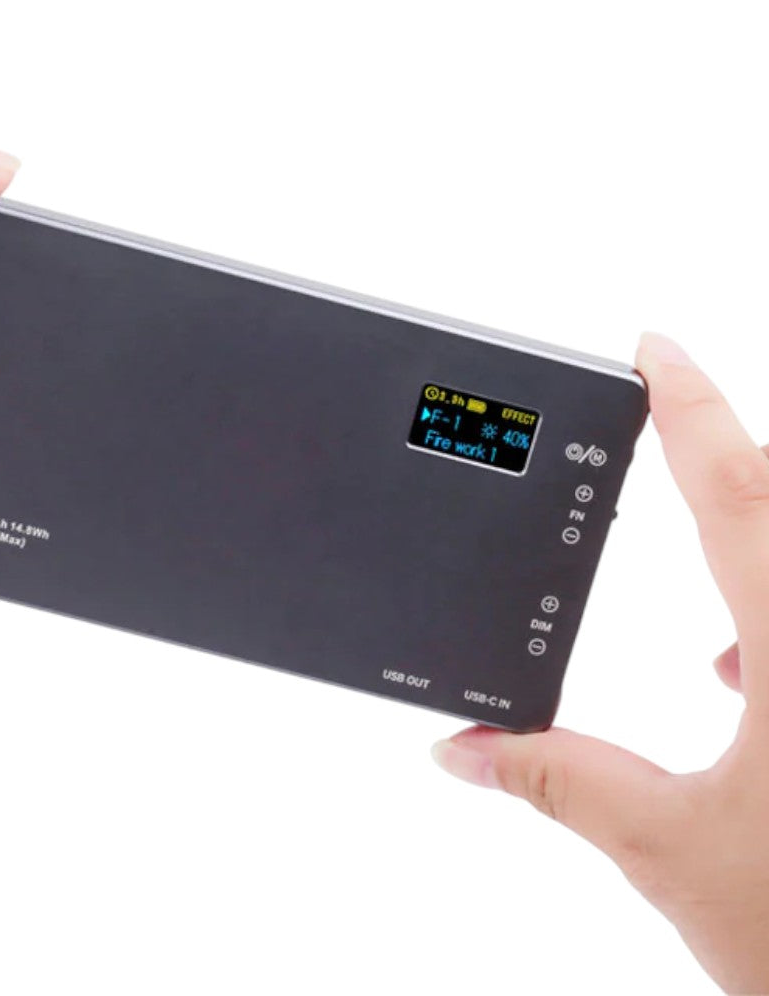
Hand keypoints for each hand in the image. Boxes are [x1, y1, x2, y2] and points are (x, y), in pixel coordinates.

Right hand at [432, 331, 768, 993]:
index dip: (685, 406)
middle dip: (724, 464)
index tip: (652, 347)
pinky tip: (740, 674)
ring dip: (754, 551)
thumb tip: (460, 752)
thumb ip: (555, 781)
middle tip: (664, 439)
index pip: (732, 489)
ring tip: (707, 627)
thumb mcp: (670, 851)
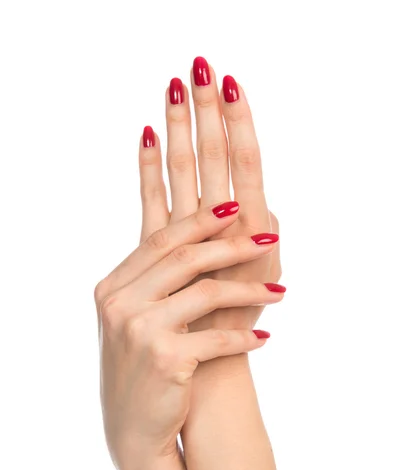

#### Work item
The entries above are to be repeated in full, except for their pictures.

#### Solution to this exercise
Hand keypoints for each hand in the image. Boxes are [x1, y1, x2, y2] and points are (x, y), in pixel coordinates.

Right hand at [432, 331, 768, 993]:
index dip: (685, 406)
middle dip: (724, 464)
index tip: (652, 347)
pinky tip: (740, 674)
ring dip: (754, 551)
thumb tip: (460, 752)
thumb ip: (555, 781)
middle tip: (664, 439)
index pip: (732, 489)
ring tip: (707, 627)
thumb mcp: (670, 851)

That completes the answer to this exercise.